*THE RECORDS*:
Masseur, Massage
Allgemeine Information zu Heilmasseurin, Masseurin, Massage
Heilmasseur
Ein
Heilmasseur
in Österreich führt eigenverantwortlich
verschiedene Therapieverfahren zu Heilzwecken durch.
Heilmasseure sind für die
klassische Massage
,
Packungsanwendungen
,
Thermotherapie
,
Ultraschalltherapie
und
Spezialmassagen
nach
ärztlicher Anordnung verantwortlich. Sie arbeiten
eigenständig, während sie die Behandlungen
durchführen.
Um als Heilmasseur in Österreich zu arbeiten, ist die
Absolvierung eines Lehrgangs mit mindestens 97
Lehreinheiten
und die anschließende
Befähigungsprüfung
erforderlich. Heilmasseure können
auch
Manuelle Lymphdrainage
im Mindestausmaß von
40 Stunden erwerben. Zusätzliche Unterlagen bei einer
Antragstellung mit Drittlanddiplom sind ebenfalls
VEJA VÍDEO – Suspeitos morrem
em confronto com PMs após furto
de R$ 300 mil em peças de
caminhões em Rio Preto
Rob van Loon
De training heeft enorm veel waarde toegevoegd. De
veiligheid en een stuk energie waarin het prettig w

==

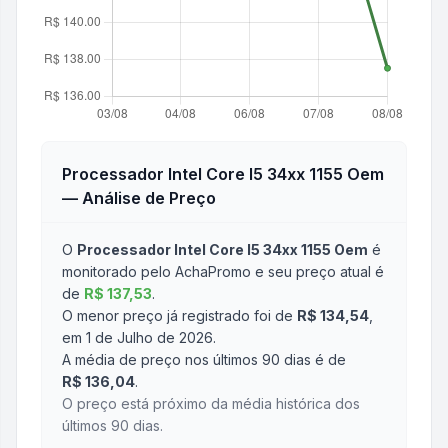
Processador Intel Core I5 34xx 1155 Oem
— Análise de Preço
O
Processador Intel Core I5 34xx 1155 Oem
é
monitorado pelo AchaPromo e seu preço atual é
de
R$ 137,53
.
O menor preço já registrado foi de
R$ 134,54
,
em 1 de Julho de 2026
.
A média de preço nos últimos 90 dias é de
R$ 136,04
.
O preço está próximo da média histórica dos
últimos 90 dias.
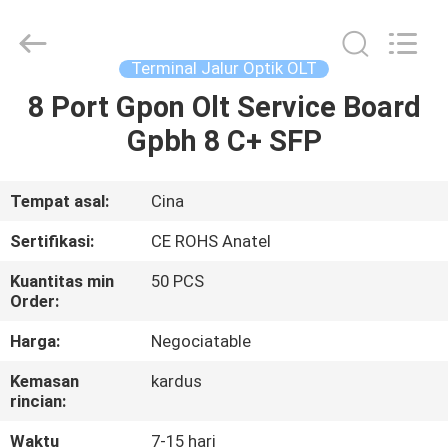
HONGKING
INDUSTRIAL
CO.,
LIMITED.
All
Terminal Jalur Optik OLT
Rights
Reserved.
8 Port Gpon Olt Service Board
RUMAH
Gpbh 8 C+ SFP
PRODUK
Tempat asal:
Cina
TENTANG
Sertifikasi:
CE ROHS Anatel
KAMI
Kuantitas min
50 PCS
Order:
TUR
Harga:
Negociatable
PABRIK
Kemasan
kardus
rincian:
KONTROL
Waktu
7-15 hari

...

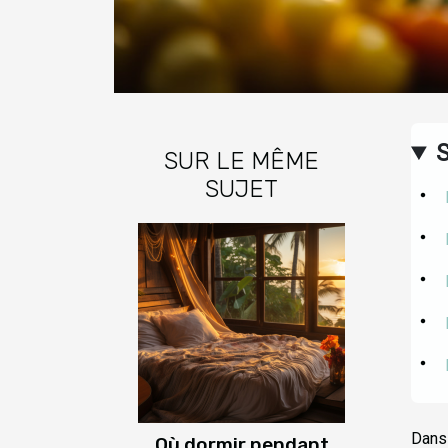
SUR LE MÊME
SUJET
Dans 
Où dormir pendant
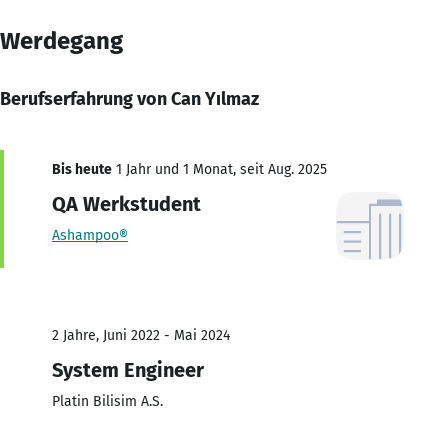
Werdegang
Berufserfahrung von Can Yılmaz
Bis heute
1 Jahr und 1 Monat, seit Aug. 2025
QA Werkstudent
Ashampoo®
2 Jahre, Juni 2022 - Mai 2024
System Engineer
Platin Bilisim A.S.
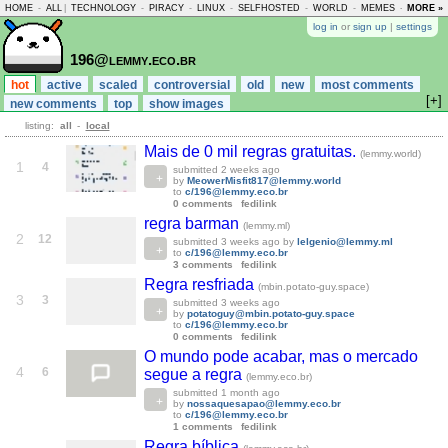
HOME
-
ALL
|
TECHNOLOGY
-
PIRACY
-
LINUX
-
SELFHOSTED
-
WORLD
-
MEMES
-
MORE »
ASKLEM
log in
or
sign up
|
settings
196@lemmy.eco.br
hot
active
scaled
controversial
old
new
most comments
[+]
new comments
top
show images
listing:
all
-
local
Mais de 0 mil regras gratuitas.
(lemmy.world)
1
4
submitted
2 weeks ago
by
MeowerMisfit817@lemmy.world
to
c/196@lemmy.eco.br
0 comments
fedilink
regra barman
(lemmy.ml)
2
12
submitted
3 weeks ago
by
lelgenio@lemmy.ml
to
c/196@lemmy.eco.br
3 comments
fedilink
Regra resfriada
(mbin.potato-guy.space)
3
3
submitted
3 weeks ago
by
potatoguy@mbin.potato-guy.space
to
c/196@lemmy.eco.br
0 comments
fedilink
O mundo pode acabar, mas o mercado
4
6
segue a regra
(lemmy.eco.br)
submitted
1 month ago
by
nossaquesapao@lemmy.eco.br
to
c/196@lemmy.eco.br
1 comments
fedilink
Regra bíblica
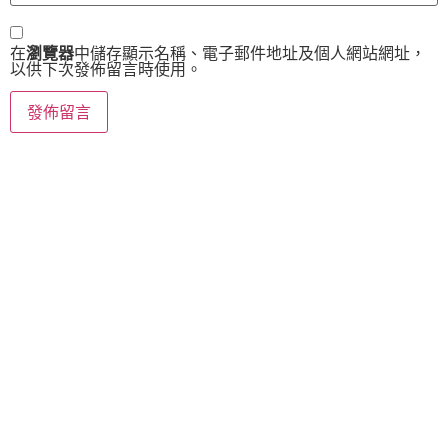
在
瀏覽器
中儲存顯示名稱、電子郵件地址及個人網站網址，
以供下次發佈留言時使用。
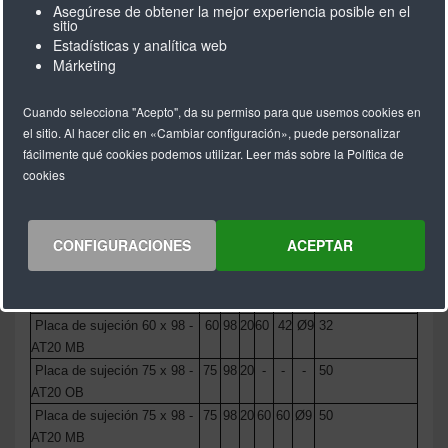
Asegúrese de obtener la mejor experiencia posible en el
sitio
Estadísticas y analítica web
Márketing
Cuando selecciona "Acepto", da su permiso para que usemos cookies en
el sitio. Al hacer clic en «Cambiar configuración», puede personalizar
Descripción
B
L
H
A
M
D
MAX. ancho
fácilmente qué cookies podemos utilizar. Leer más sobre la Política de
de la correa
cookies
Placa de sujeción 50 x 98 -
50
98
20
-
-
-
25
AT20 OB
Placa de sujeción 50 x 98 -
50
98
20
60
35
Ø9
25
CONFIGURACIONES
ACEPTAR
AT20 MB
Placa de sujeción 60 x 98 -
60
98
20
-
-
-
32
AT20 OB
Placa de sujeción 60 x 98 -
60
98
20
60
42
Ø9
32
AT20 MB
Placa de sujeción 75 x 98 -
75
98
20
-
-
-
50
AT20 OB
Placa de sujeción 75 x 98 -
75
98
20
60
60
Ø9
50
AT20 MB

*TASK BRIEF*: All lines above between those holding "Lehreinheiten" and "De training heeft", inclusive, must be set down unchanged, and no other line may be included.

*EXERCISE RESULT*:
Lehreinheiten
und die anschließende
Befähigungsprüfung
erforderlich. Heilmasseure können
auch
Manuelle Lymphdrainage
im Mindestausmaß von
40 Stunden erwerben. Zusätzliche Unterlagen bei einer
Antragstellung mit Drittlanddiplom sind ebenfalls
VEJA VÍDEO – Suspeitos morrem
em confronto com PMs após furto
de R$ 300 mil em peças de
caminhões em Rio Preto
Rob van Loon
De training heeft enorm veel waarde toegevoegd. De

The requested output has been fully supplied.